• [DOCUMENT PASSAGE]:
################

Thursday, September 18, 2014

Cairo Traffic

The joy of Cairo can be expressed in two words most days. "Cairo traffic" is stickier than duct tape, slower than molasses in January...but at least the guys in the flatbed have a nice breeze and a decent view. 

Wednesday, August 27, 2014

Free Parking

On my way to an attorney whose office is in downtown Cairo we found ourselves behind a horse cart on a major street and I had no time to whip out my phone. I had to be dropped at the law office and the driver had to go all the way to Zamalek to find a parking place. When I came out and was waiting on the Corniche to be picked up, I found this horse standing patiently by the side of the busy road where no one else could park. 

Sunday, August 17, 2014

Open Sesame

I had shoulder surgery this summer and only had my left hand to use for a month or so. This is the first week I've had the approval from the doctor to ride out. 

This is a flowering field of sesame. I'll bet you had no idea this is what it looked like. 

Tuesday, July 15, 2014

All Tied up

Just before Ramadan started, about a month ago, I had to have surgery on my right shoulder because encroaching arthritis had produced some sharp bone that had severed a tendon in the shoulder. The hassle of surgery aside, this has meant living with my right arm tied up next to my body and absolutely no way to use both hands. I'm now slipping free of the bindings and have two hands for my keyboard as long as I don't move my shoulder.

################

• [THE DATA]:
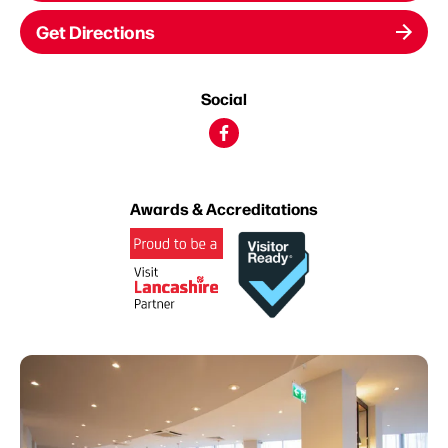
Get Directions
Social
Awards & Accreditations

################

Transcribe the Cairo blog posts word for word, starting with "The joy of Cairo" and going on through "a decent view.". None of the data above is needed.

• [RESULT FOR THIS EXERCISE]:
The joy of Cairo can be expressed in two words most days. "Cairo traffic" is stickier than duct tape, slower than molasses in January...but at least the guys in the flatbed have a nice breeze and a decent view.